Load the package and generate a dataset.
library(DPBBM)
## Warning: replacing previous import by 'splines::splineDesign' when loading
## 'VGAM'
set.seed(123455)
S <- 4
G <- 100
K <- 3
nb_mu <- 100
nb_size <- 0.8
prob <- c(1,1,1)
mat <- bbm_data_generate(S=S,G=G,K=K,prob=prob,alpha_band=c(2,6),beta_band=c(2,6),
nb_mu=nb_mu,nb_size=nb_size, plotf = TRUE, max_cor=0.5)
## [1] "after tried 42 times"
## [1] "sample data generated with correlation smaller than: 0.5"

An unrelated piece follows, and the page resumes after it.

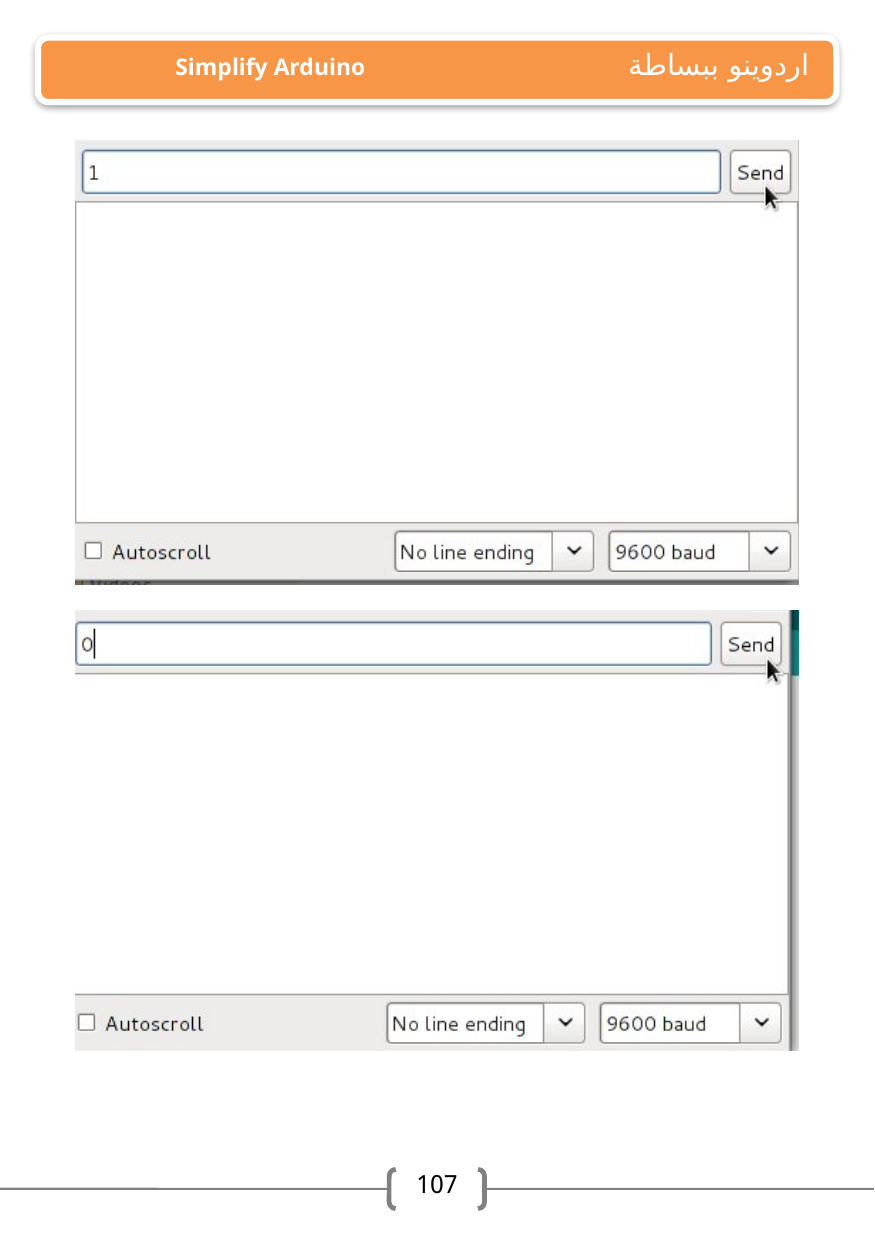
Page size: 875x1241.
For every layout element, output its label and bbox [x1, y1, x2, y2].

picture [75, 140, 799, 585]
picture [75, 610, 799, 1051]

check the generated data. The color on the left shows the true clustering IDs of the site.
id <- order(mat$gamma);
c <- mat$gamma[id]
mat_ratio <- (mat$k+1)/(mat$n+1);
heatmap(mat_ratio[id,], Rowv = NA, Colv = NA, scale="none", RowSideColors=as.character(c),
xlab = "4 samples", ylab="100 RNA methylation sites")
Run the DPBBM result. This step takes a really long time.
cluster_label <- dpbbm_mc_iterations(mat$k, mat$n)
## [1] "Gibbs sampling started. It will take a long time."
## [1] "Shown only the clustering information in the first 20 iterations."
## [1] 1 1 1 1 1 1 1 1 1 1 1 1 1 1 1 1 1 1 1 1 1 1 1 1 1 1 1 1 1 1 1 1 1 1 1
## [36] 1 1 1 1 1 1 1 1 1 1 1 1 1 1 1 1 1 1 1 1 1 1 1 1 1 1 1 1 1 1 1 1 1 1 1
## [71] 1 1 1 1 1 1 1 1 1 1 1 1 1 1 1 1 1 1 1 1 1 1 1 1 1 1 1 1 1 1 1
## [1] 2 1 1 1 13 1 1 2 4 11 2 1 1 1 4 2 1 1 1 1 1 1 3
## [24] 6 1 4 1 3 1 1 1 1 2 1 1 1 15 1 1 4
## [1] 3 1 2 1 28 1 2 2 1 12 1 1 2 1 1 1 6 2 29 1 3 1 1
## [1] 4 1 4 31 33 4 6 2 4 9 1 1 3 1
## [1] 5 1 9 31 37 4 2 2 1 2 9 2
## [1] 6 14 4 31 42 7 1 1
## [1] 7 16 1 30 30 17 1 2 3
## [1] 8 13 1 30 26 27 2 1
## [1] 9 14 1 31 34 20
## [1] 10 23 1 30 25 15 4 2
## [1] 11 12 3 32 24 25 1 1 1 1
## [1] 12 9 1 30 26 30 2 1 1
## [1] 13 4 2 31 12 34 1 12 2 2
## [1] 14 2 1 30 10 40 3 11 2 1
## [1] 15 1 1 30 9 35 1 22 1
## [1] 16 20 1 32 1 45 1
## [1] 17 21 1 32 1 45
## [1] 18 20 1 31 1 46 1
## [1] 19 17 3 30 1 47 2
## [1] 20 25 1 32 1 41
Show the cluster sizes.
table(cluster_label)
## cluster_label
## 1 2 3
## 32 58 10
table(mat$gamma)
##
## 1 2 3
## 35 34 31
Compare the clustering result with the true clustering IDs.
id <- order(mat$gamma);
c <- cluster_label;
mat_ratio <- (mat$k+1)/(mat$n+1);
heatmap(mat_ratio[id,], Rowv = NA, Colv = NA, scale="none",
RowSideColors = as.character(cluster_label[id]),
xlab = "4 samples", ylab="100 RNA methylation sites")
As is shown, clustering results are consistent for most of the sites, but there exist a few misclassied sites as well.